BEGIN
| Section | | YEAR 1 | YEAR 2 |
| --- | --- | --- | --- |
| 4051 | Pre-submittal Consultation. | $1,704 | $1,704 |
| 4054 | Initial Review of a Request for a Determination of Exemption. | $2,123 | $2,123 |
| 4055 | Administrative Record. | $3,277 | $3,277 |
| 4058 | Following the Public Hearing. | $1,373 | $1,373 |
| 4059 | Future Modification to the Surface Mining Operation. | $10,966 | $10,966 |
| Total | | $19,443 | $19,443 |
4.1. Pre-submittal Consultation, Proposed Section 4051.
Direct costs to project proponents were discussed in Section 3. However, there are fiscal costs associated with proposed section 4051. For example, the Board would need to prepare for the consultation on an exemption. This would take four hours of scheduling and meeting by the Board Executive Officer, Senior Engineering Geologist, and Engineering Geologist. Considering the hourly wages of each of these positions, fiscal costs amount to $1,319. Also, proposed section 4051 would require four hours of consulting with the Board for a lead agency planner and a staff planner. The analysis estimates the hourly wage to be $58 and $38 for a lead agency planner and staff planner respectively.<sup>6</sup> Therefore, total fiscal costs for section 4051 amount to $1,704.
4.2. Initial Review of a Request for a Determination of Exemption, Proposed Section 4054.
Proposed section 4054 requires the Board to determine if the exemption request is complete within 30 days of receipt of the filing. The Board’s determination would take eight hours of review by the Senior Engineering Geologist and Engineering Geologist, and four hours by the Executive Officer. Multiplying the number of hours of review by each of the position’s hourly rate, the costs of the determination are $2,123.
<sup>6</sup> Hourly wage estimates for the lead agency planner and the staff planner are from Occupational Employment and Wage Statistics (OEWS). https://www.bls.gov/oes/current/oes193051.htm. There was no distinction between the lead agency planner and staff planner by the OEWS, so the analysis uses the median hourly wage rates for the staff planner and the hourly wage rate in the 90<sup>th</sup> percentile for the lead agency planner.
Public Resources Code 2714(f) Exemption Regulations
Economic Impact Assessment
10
END
• YOUR OBJECTIVE: Only the lines from the one containing "Record. | $3,277 | $3,277 |" through the one containing "4.1. Pre-submittal Consultation, Proposed" are to be retyped, both boundary lines included, with no other material.

• OUTPUT:
| 4055 | Administrative Record. | $3,277 | $3,277 |
| 4058 | Following the Public Hearing. | $1,373 | $1,373 |
| 4059 | Future Modification to the Surface Mining Operation. | $10,966 | $10,966 |
| Total | | $19,443 | $19,443 |
4.1. Pre-submittal Consultation, Proposed Section 4051.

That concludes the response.